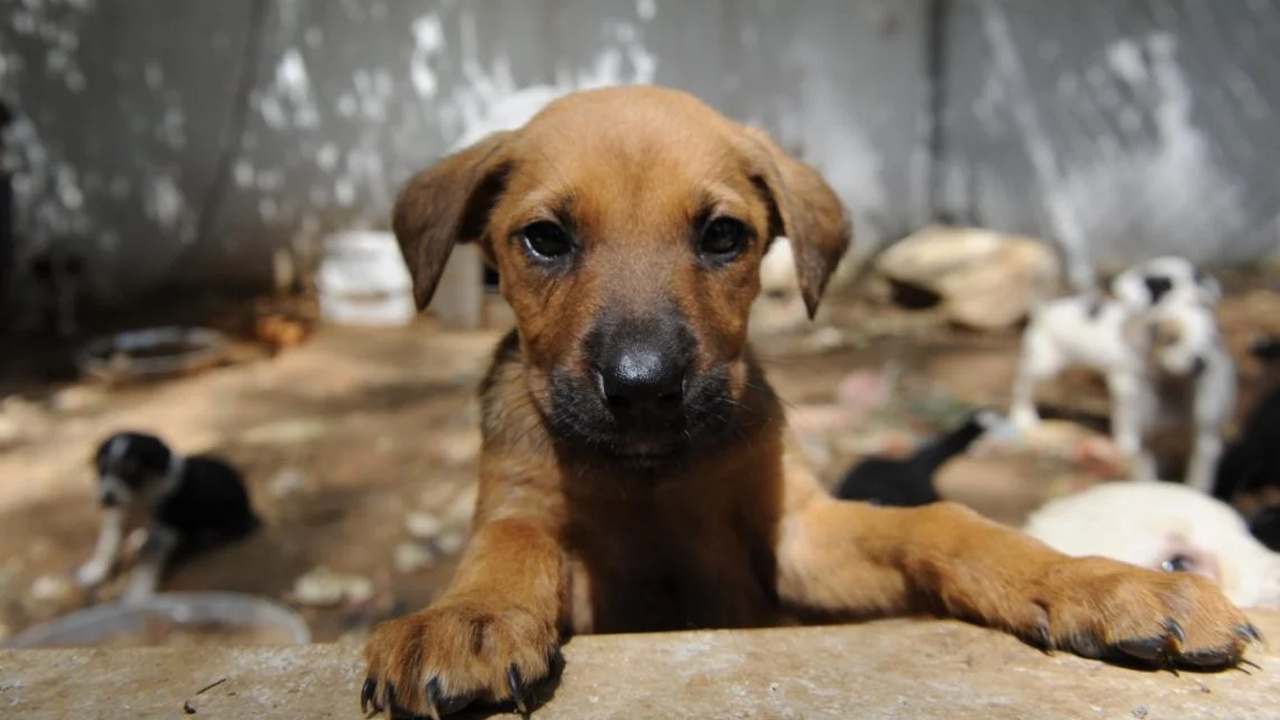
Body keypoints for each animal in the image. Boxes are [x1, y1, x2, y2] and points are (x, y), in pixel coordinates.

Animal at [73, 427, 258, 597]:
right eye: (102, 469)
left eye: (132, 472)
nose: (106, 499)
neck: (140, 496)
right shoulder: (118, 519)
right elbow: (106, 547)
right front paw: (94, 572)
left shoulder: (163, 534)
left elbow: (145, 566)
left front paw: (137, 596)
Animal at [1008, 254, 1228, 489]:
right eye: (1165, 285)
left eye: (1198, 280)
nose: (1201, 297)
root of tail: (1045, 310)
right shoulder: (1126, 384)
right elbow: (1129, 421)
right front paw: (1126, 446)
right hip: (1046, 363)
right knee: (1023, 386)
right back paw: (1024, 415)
....
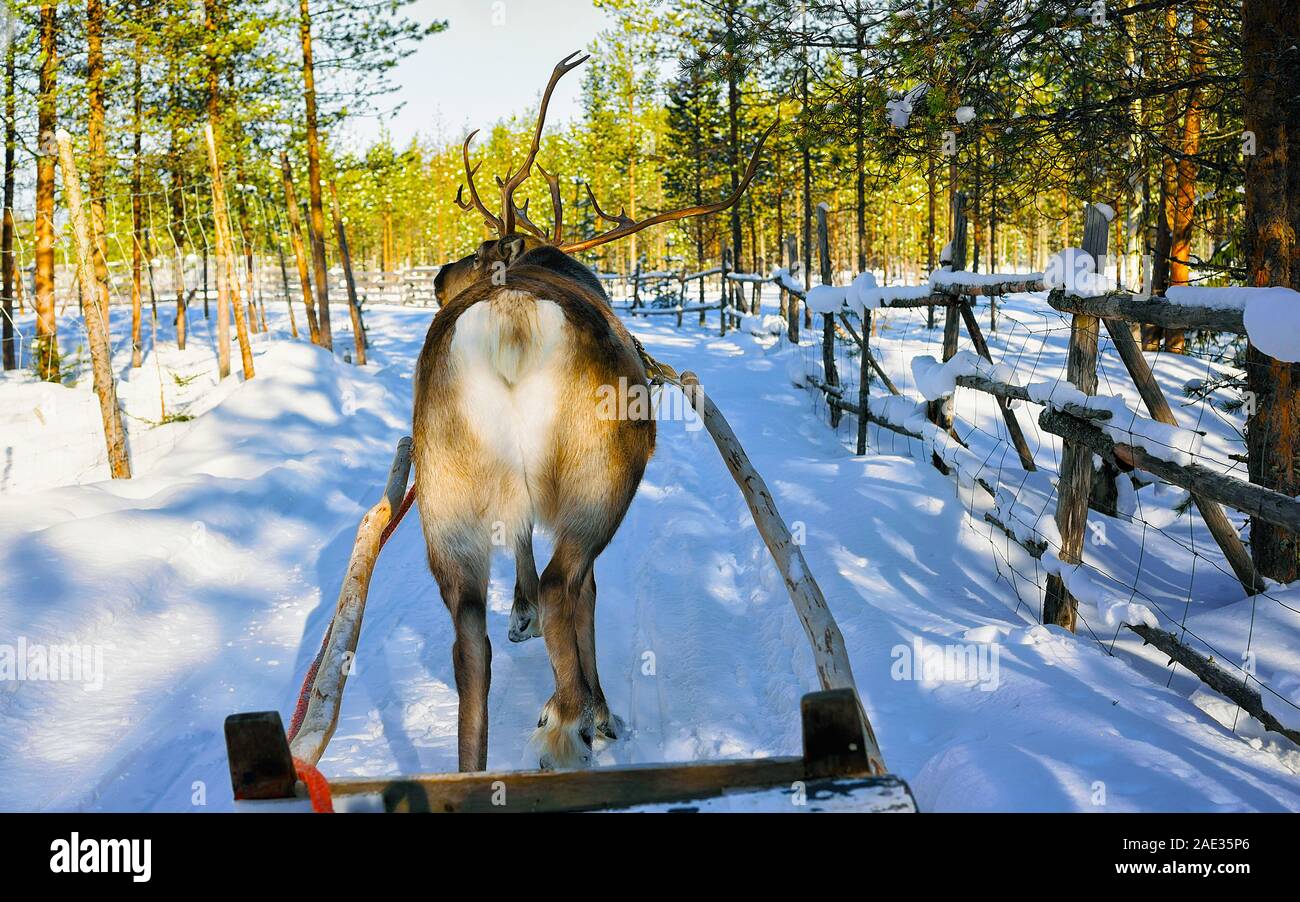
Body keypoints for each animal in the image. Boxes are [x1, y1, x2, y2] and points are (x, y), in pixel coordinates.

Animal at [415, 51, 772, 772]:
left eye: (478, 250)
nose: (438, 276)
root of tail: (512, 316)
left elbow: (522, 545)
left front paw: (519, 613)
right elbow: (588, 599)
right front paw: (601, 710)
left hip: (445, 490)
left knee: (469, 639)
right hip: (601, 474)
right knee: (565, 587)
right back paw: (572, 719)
....
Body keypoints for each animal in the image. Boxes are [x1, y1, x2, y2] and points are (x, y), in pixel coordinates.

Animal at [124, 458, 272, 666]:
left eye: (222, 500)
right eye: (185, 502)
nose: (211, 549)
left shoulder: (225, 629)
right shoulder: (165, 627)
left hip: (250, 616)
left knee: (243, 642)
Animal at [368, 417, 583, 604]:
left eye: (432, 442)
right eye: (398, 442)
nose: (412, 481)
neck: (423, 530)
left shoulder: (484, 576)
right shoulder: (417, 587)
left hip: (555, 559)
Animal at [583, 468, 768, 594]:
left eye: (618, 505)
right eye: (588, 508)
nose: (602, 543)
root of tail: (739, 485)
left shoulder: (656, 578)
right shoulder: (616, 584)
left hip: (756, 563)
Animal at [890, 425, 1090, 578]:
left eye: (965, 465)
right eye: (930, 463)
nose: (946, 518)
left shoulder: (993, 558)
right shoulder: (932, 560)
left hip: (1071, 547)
....
-- What you will do --
All lines in the records above that contain "knee" are to be reported.

-- Response to the exercise --
right knee: (1023, 386)
left knee: (469, 639)
right knee: (565, 587)
left knee: (243, 642)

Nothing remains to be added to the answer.